Tuesday, July 26, 2011

DMC by Pete Kornoff (Head Counselor)

As camp nears the end we have the challenge of cramming 2 weeks worth of fun into just 1. The way we do this is by starting off the week with "Extreme Weekend." One of the coolest offerings we make is an extreme summit attempt. This year we chose to climb a "14er": 14,028 foot tall Redcloud Peak. We started our mission Saturday morning traveling from camp to Silverton and facing progressively rougher off-road conditions to the trail head. Many "Jeepers" stared mouth-agape as we maneuvered the narrow trails in the low-slung, lengthy, 4 wheel drive camp "Soccer Mom" Suburbans. Along the way we stopped at the top of 12,640 foot tall Cinnamon Pass and just for fun some did some extreme snowplay, glissadeing on 40 degree snowfields ,while other campers decided to find their inner polar bear and go swimming under an ice bridge in a frigid tundra lake. From there we made our way to the trail head, and set up camp for the night. The campfire food and entertainment was phenomenal and we almost got to dine on fresh venison steaks when the campers tried to stalk a deer. We went to bed early in anticipation of an extreme(ly) early 5:30am start. Carrying on the extreme theme, it got extremely cold at night and one camper made it more so by sleeping sans-sleeping bag.

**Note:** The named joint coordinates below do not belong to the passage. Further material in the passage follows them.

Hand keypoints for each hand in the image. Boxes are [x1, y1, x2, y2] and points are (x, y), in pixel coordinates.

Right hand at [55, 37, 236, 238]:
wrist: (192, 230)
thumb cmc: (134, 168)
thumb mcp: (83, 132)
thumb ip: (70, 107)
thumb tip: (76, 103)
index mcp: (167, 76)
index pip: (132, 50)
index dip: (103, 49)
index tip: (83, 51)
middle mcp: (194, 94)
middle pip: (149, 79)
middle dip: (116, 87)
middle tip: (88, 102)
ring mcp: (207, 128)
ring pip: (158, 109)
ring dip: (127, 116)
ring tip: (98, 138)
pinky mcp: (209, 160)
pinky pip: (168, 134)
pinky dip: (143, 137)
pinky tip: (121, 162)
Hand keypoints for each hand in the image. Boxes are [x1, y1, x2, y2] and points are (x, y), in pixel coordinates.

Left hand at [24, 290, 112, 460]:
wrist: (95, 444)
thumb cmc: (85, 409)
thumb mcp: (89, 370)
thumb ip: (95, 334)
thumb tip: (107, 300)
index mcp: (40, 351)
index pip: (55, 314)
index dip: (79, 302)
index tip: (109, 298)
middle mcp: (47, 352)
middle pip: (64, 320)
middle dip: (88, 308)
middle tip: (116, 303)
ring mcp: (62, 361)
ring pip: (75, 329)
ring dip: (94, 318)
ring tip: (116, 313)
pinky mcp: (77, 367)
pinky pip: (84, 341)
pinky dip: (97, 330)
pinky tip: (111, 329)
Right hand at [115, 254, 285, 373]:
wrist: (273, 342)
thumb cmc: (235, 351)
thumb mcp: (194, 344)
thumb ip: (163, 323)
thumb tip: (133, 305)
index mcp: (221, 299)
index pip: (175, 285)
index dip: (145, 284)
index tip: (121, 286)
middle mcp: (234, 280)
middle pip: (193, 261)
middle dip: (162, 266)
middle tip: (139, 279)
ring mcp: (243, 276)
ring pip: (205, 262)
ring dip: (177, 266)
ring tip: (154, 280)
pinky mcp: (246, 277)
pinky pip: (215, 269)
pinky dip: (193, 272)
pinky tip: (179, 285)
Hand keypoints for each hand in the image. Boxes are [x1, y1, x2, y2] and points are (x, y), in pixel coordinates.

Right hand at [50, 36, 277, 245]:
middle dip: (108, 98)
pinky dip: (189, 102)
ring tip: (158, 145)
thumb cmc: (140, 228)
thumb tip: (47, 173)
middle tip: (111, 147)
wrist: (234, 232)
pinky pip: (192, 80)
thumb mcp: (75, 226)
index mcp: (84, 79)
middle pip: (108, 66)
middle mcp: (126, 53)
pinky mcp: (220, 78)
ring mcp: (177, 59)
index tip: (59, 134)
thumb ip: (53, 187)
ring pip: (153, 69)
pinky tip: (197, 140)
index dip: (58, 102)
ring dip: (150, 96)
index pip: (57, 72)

Waking up was tough but the hot cocoa got the juices flowing and eventually we started our hike at 8:00. We hiked up a beautiful forest valley, enjoying the changing climate zones until we topped out at the summit among spectacular views of most of the San Juan Range of the Rockies including at least 7 other "14ers" as well as hundreds of other snow-specked peaks, lush valleys, and distant high mesas. Upon gazing at such wonder, one camper exclaimed: "What...there's nothing up here!" After enjoying a well deserved lunch we made our way down the mountain, and all experienced one more extreme; exhaustion. Bumbling and stumbling we got back to the Suburbans and pigged-out, make that replenished calories, on brownies and cold, 2 day old, burritos. On the way home everybody gripped about the aches and pains, some slept rocked to sleep by the violent, jarring sway of the rough trail and road-tuned Suburban suspension. When we made it back to dinner (only 10 minutes late), all the campers recounted the numerous tales and basked in the sense of accomplishment that can only come from pushing oneself to the limit and triumphing.